Abstract

The integration of herbal medicine into modern medical practices including cancer treatments must take into account the interrelated issues of quality, safety, and efficacy. Quality is the paramount issue because it can affect the efficacy and/or safety of the herbal products being used. Current product quality ranges from very high to very low due to intrinsic, extrinsic, and regulatory factors. Intrinsically, species differences, organ specificity, diurnal and seasonal variations can affect the qualitative and quantitative accumulation of active chemical constituents in the source medicinal plants. Extrinsically, environmental factors; field collection methods such as cultivation, harvest, post-harvest transport and storage; manufacturing practices; inadvertent contamination and substitution; and intentional adulteration are contributing factors to the quality of herbal medicinal products.

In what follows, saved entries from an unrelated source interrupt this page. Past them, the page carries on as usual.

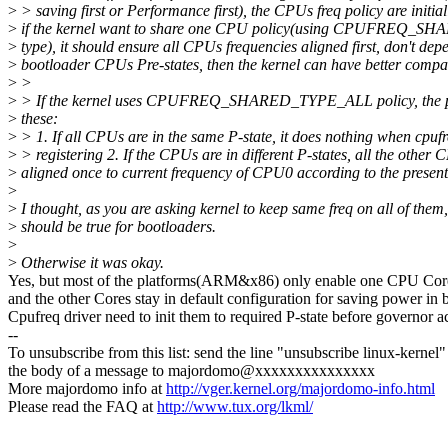
>
> saving first or Performance first), the CPUs freq policy are initial
>
if the kernel want to share one CPU policy(using CPUFREQ_
>
type), it should ensure all CPUs frequencies aligned first, don't dep
>
bootloader CPUs Pre-states, then the kernel can have better compati
>
>
>
> If the kernel uses CPUFREQ_SHARED_TYPE_ALL policy, the p
>
these:
>
> 1. If all CPUs are in the same P-state, it does nothing when cpuf
>
> registering 2. If the CPUs are in different P-states, all the other
>
aligned once to current frequency of CPU0 according to the present 
>
>
I thought, as you are asking kernel to keep same freq on all of them
>
should be true for bootloaders.
>
>
Otherwise it was okay.
Yes, but most of the platforms(ARM&x86) only enable one CPU Core i
and the other Cores stay in default configuration for saving power in 
Cpufreq driver need to init them to required P-state before go
--
To unsubscribe from this list: send the line "unsubscribe linux-kernel"
the body of a message to majordomo@xxxxxxxxxxxxxxx
More majordomo info at
http://vger.kernel.org/majordomo-info.html
Please read the FAQ at
http://www.tux.org/lkml/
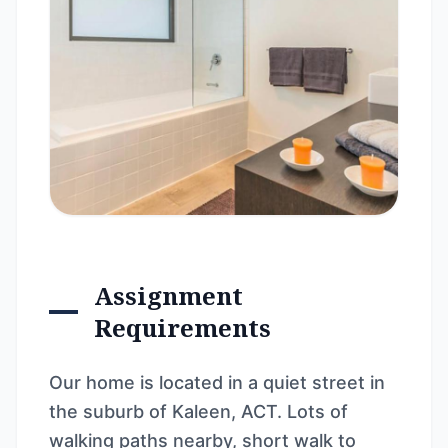
Assignment
Requirements
Our home is located in a quiet street in
the suburb of Kaleen, ACT. Lots of
walking paths nearby, short walk to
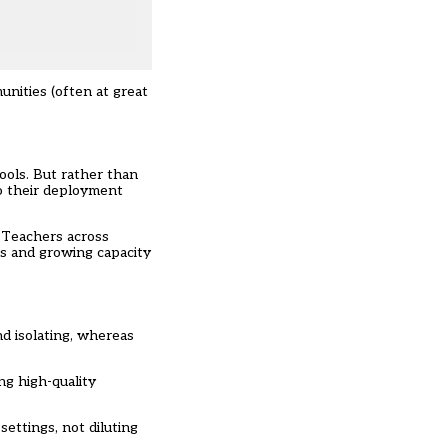
nities (often at great
ols. But rather than
to their deployment
. Teachers across
ms and growing capacity
nd isolating, whereas
ng high-quality
ttings, not diluting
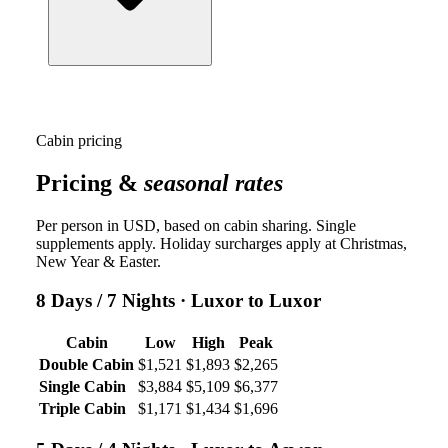
Cabin pricing
Pricing &
seasonal rates
Per person in USD, based on cabin sharing. Single
supplements apply. Holiday surcharges apply at Christmas,
New Year & Easter.
8 Days / 7 Nights
· Luxor to Luxor
Cabin
Low
High
Peak
Double Cabin
$1,521
$1,893
$2,265
Single Cabin
$3,884
$5,109
$6,377
Triple Cabin
$1,171
$1,434
$1,696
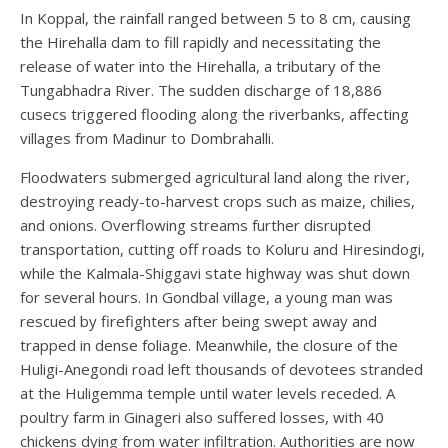
In Koppal, the rainfall ranged between 5 to 8 cm, causing
the Hirehalla dam to fill rapidly and necessitating the
release of water into the Hirehalla, a tributary of the
Tungabhadra River. The sudden discharge of 18,886
cusecs triggered flooding along the riverbanks, affecting
villages from Madinur to Dombrahalli.
Floodwaters submerged agricultural land along the river,
destroying ready-to-harvest crops such as maize, chilies,
and onions. Overflowing streams further disrupted
transportation, cutting off roads to Koluru and Hiresindogi,
while the Kalmala-Shiggavi state highway was shut down
for several hours. In Gondbal village, a young man was
rescued by firefighters after being swept away and
trapped in dense foliage. Meanwhile, the closure of the
Huligi-Anegondi road left thousands of devotees stranded
at the Huligemma temple until water levels receded. A
poultry farm in Ginageri also suffered losses, with 40
chickens dying from water infiltration. Authorities are now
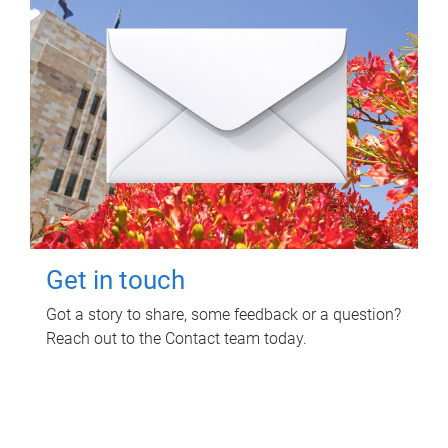
Get in touch
Got a story to share, some feedback or a question?
Reach out to the Contact team today.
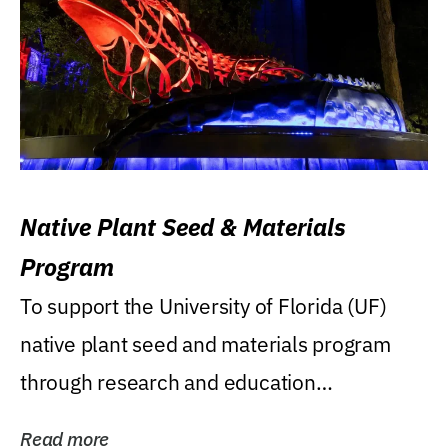
Native Plant Seed & Materials
Program
To support the University of Florida (UF)
native plant seed and materials program
through research and education
(teaching/extension)...
Read more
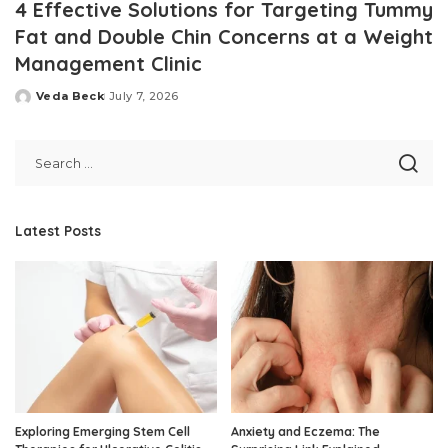
4 Effective Solutions for Targeting Tummy
Fat and Double Chin Concerns at a Weight
Management Clinic
Veda Beck
July 7, 2026
Posted
by
Latest Posts
Exploring Emerging Stem Cell
Anxiety and Eczema: The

Source plant materials that are contaminated with microbes, microbial toxins, environmental pollutants, or heavy metals; or finished products that are adulterated with foreign toxic plants or synthetic pharmaceutical agents can lead to adverse events. Substandard source materials or finished products will yield therapeutically less effective agents. Herbal medicine quality can also be attributed to regulatory practices. In a number of countries, herbal medicines are unregulated, which has led to product quality differences. Product quality improvement may be achieved by implementing control measures from the point of medicinal plant procurement under good agricultural practices (GAPs) and the manufacture of the finished botanical products under good manufacturing practices (GMPs), plus post-marketing quality assurance surveillance. The lack of pharmacological and clinical data on the majority of herbal medicinal products is a major impediment to the integration of herbal medicines into conventional medical practices. For valid integration, pharmacological and especially, clinical studies, must be conducted on those plants lacking such data. Adverse events, including drug-herb interaction must also be monitored to promote a safe integration of efficacious herbal medicine into conventional medical practices.